Melanoma is a potentially fatal cancer that usually arises from the skin’s pigment cells (melanocytes) that give skin its colour. Melanomas appear as moles or freckles that change colour, size or shape, or more rarely as non-healing sores. Although less common that other types of skin cancer, melanomas are more dangerous because of their tendency to metastasize to other parts of the body if not treated early before deeper skin invasion.
People who live in Queensland have the highest rates of melanoma in the world. Over 12,000 cases of melanoma are diagnosed each year in Australia.1 Globally it is the third most commonly occurring cancer in men (after prostate and colorectal cancer) and women (after breast and colorectal cancer).2 The treatment of advanced melanoma has been revolutionised in the last decade, substantially prolonging lives of those with metastatic disease, though costs of new therapies are very high. Despite this melanoma remains a material cause of death including in younger age groups. Each year in Australia more than 1400 die from the disease.3
Like most cancers, the earlier melanoma is diagnosed and treated, the better the chance of preventing it from spreading throughout the body and causing serious illness or death.
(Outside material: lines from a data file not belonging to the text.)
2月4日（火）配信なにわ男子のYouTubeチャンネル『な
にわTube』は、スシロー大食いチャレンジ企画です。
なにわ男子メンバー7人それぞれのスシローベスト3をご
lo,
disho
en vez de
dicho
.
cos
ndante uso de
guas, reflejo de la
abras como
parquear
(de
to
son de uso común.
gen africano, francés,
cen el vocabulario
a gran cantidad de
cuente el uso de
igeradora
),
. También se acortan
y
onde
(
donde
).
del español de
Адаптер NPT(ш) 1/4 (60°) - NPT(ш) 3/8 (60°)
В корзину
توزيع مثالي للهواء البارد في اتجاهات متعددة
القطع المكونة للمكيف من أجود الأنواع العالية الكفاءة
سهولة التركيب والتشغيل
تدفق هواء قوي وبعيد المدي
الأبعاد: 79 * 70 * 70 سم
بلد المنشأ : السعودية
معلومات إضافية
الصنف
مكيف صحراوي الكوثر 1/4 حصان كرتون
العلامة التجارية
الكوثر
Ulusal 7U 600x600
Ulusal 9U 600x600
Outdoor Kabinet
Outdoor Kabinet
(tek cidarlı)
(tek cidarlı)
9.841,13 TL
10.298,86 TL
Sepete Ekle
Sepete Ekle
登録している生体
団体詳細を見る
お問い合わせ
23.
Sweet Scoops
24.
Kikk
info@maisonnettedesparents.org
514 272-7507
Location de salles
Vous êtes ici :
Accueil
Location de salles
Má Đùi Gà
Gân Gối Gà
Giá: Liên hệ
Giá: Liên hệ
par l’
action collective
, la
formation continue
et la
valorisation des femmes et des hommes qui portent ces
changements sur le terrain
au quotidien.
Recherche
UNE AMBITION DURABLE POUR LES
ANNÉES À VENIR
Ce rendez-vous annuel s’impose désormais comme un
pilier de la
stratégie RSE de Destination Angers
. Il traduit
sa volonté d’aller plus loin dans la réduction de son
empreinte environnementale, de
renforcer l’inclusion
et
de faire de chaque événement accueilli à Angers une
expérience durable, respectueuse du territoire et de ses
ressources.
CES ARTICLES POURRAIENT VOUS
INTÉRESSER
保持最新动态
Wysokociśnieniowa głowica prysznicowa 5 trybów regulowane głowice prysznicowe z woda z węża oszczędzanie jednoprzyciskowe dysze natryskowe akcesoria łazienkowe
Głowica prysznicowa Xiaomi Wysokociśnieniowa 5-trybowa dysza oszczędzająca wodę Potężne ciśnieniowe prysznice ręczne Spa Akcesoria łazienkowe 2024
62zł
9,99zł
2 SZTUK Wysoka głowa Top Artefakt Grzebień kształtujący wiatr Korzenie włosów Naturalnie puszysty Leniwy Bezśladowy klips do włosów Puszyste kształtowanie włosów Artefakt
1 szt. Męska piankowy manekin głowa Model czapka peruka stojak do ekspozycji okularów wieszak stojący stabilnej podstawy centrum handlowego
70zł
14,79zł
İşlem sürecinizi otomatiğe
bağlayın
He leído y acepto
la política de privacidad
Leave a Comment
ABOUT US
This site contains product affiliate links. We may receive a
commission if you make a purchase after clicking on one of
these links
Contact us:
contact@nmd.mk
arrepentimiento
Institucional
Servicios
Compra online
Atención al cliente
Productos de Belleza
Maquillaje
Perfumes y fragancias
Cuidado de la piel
Even more importantly, melanoma of the skin is largely a preventable cancer: an estimated 65% of melanomas in Australia can be attributed to the high levels of ambient ultraviolet (UV) radiation in our sunlight, and at least 10-15% are preventable through sun protection measures such as regular use of sunscreen.4
For those melanomas that do not arise on the skin, which are not caused by ultraviolet light exposure, the environmental agent associated with their development is unknown, hence preventive measures to reduce their incidence cannot yet be implemented.
Mutation targeted therapy and immunotherapy for melanoma has changed the way this cancer is treated when advanced. In particular, immune checkpoint inhibitors (eg. against PD1/PD-L1 and CTLA4) are responsible for the increasing survival rate for patients with metastatic melanoma. Despite the recent advancements in FDA-approved melanoma therapies, many advanced metastatic melanoma patients still face a significant mortality risk. The aggressive nature of this disease sustains an urgent need for earlier intervention (eg. immunotherapy pre-surgery) and more successful, effective melanoma immunotherapies that overcome mechanisms of treatment resistance that we are discovering.